Document segment:
It will probably come as no surprise to anyone in this room who has dealt with electronic records since the early 1980s that I think that archivists can be a truly valuable resource when considering the design and implementation of any new computer system. In fact, Ineke notes this as one of the criteria for a successful implementation. I agree completely, and would add that with the experience that is being gained with EDMSs, it is becoming even more important to make sure that archival concerns are addressed at the design stage, or we risk losing electronic records to "de facto" destruction, a situation where they will not survive extraction or migration between operational platforms. Obviously, this is as much a problem for the organization itself as it is for the appraisal archivist.

When an archivist appraises any electronic system, he or she basically wants to know three things:

  1. What is the nature of the information contained in the system? (its content)
  2. How did that information get into the system, how is it used, and how does it reflect the organization's functions and activities? (information flow, work processes, etc.)
  3. If it is determined that the system contains material of archival value, how can it be removed and preserved? (technical considerations, such as terms and conditions for transfer, or any other technical aspects for long term preservation)

Short exercise 1: For each statement about the passage on appraising electronic systems, answer yes or no according to whether the passage supports it, and quote the words that decide it. (a) The writer disagrees with Ineke about the value of archivists in system implementation. (b) "De facto" destruction describes records that do not survive extraction or migration between operational platforms. (c) The writer regards the loss of electronic records as a problem for the appraisal archivist alone.
Short exercise 2: The passage on appraising electronic systems names the things an archivist wants to know and gives each a label in parentheses. List every one of those parenthetical labels.
The items need not be consulted for any of this work.

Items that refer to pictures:
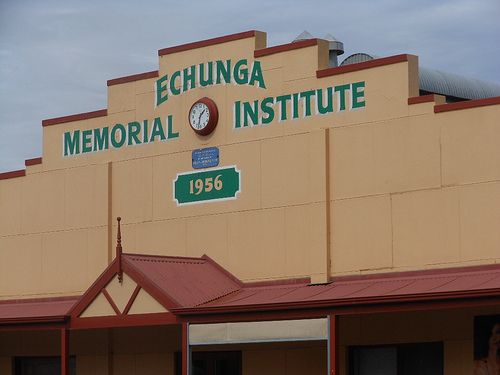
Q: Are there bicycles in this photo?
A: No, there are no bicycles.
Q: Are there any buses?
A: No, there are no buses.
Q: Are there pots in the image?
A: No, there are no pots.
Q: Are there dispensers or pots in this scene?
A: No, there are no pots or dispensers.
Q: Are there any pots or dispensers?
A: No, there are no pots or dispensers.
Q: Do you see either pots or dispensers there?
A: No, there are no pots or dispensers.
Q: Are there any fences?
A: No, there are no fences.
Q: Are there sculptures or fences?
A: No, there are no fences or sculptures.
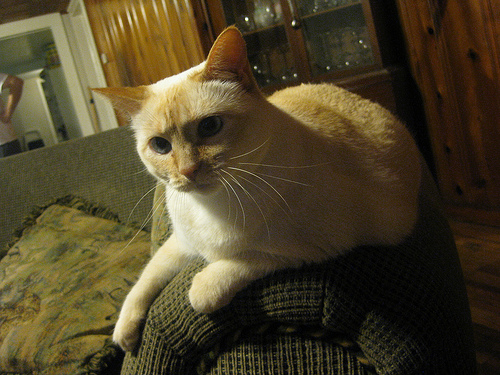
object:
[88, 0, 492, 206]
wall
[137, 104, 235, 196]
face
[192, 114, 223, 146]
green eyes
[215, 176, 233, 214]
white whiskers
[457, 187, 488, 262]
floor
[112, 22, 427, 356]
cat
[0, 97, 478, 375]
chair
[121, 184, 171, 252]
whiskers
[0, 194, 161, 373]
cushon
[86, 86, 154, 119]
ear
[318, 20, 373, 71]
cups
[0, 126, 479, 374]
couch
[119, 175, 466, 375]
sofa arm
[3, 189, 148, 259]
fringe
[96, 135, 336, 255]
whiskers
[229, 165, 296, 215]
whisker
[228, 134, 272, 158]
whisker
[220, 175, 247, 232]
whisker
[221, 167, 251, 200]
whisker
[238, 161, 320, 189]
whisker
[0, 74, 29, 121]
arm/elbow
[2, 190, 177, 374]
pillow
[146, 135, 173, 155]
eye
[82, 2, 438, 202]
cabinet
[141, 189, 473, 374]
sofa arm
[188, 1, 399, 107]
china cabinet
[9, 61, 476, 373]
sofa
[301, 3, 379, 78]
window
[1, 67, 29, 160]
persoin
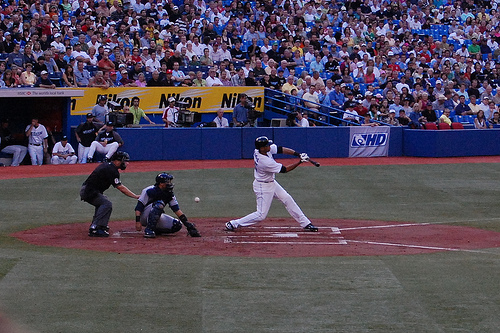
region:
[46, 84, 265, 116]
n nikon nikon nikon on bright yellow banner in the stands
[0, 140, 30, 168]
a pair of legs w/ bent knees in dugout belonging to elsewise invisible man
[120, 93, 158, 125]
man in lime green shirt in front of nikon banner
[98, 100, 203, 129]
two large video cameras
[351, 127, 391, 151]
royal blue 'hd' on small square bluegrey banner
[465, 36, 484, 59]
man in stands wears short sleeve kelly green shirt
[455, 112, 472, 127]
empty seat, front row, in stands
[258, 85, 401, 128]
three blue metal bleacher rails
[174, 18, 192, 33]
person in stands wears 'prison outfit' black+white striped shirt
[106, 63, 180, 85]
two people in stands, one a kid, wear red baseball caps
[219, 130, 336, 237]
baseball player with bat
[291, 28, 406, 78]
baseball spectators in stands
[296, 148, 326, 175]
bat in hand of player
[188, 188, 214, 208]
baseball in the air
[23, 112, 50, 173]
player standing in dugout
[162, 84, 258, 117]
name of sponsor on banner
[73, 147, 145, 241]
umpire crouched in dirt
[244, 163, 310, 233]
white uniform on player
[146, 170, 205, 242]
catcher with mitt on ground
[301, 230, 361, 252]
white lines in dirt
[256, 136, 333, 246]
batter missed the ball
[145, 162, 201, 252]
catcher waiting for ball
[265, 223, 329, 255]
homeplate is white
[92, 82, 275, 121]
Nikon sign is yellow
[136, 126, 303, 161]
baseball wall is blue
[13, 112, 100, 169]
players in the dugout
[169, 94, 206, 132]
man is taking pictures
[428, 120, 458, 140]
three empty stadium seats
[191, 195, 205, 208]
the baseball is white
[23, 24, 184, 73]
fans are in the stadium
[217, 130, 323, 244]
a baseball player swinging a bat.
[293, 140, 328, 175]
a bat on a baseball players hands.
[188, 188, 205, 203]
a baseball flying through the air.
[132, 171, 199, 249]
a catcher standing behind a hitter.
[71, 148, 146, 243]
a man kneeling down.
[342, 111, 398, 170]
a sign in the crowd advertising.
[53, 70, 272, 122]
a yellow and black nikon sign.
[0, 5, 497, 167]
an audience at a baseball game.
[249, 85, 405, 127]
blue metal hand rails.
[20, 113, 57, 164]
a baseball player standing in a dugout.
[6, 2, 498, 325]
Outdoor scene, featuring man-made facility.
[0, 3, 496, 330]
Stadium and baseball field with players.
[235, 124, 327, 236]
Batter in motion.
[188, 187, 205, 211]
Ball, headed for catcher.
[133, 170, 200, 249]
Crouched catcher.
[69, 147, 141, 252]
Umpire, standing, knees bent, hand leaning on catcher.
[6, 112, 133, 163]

Correct response 1:
(a) No: "I agree completely"
(b) Yes: "a situation where they will not survive extraction or migration between operational platforms"
(c) No: "this is as much a problem for the organization itself as it is for the appraisal archivist"

Correct response 2:
1. its content
2. information flow, work processes, etc.
3. technical considerations, such as terms and conditions for transfer, or any other technical aspects for long term preservation